Is flipping the reduction reaction not the standard method taught these days to balance redox reactions?

Answer 1

I have done a significant amount of research over the past ten years to trace to origins of these electrochemical conventions and luckily got a chance to discuss these with some top electrochemists. I have been planning to write an article on this issue since it is a perpetual confusion. Basically, the origin of these "signs" issues originated in Germany and USA. The Ostwald school of thought, wrote the electrode potentials in accordance with the electrostatic sign of the electrode with reference to the standard hydrogen electrode. This was the so-called European convention. Keep in mind that electrostatic signs of the electrodes are invariant. It does not matter how you write them. A silver electrode in Ag+/Ag half-cell is always positively charged with respect to the hydrogen electrode under standard conditions.

The American school of thought, with its own influence such as Gibbs, Lewis and Randall, Ligane, Latimer, had a thermodynamic view of the signs relating electrode potentials to the Gibbs free energy. Latimer wrote a very famous book "Oxidation Potentials" which is available from Internet archives. Yes, under those conditions we can flip the signs back and forth while keeping Gibbs free energy in mind. The tug of war between European convention vs. American convention went on until the 50s-70s. Textbooks are usually 20 years behind current research...these issues lingered on.

Finally, electrochemists decided, including Allan J. Bard (from US who wrote a very influential electrochemistry book taught all over the world), that let us go back to the original notion- keep the electrostatic signs associated with the electrode potentials which are invariant with respect to the way we write them. This has "almost" terminated the sign convention issue of US vs. European signs of electrode potentials. The plus and minuses took almost a century to resolve. It is amazing to see the insight of those early scientists such as Ostwald, that world finally accepted their views.

Answer 2

I still teach switching the sign. I find it easier to remember adding up reduction potential and oxidation potential. The half reactions are written as reduction in a table of reduction potentials, so it makes sense that you have to treat the oxidation half reaction differently.

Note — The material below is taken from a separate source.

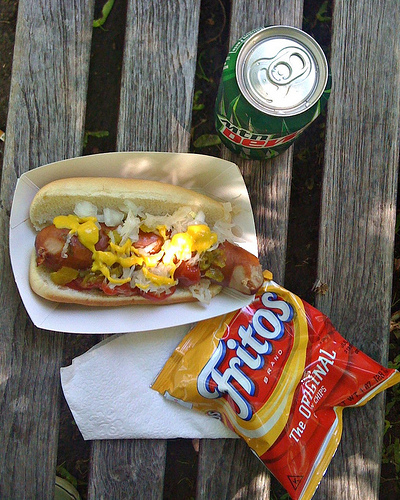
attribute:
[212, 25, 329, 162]
can — here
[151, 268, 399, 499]
bag — here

If the cell potential is calculated from reduction potential of the cathode half reaction minus that of the anode half reaction, there are more points of possible errors, including trouble with arithmetic.

You might argue that students learn more and gain deeper insight when given more opportunity to make mistakes, so maybe my approach is inferior. For example, students can use the approach I am using without knowing which electrode is the anode and which is the cathode.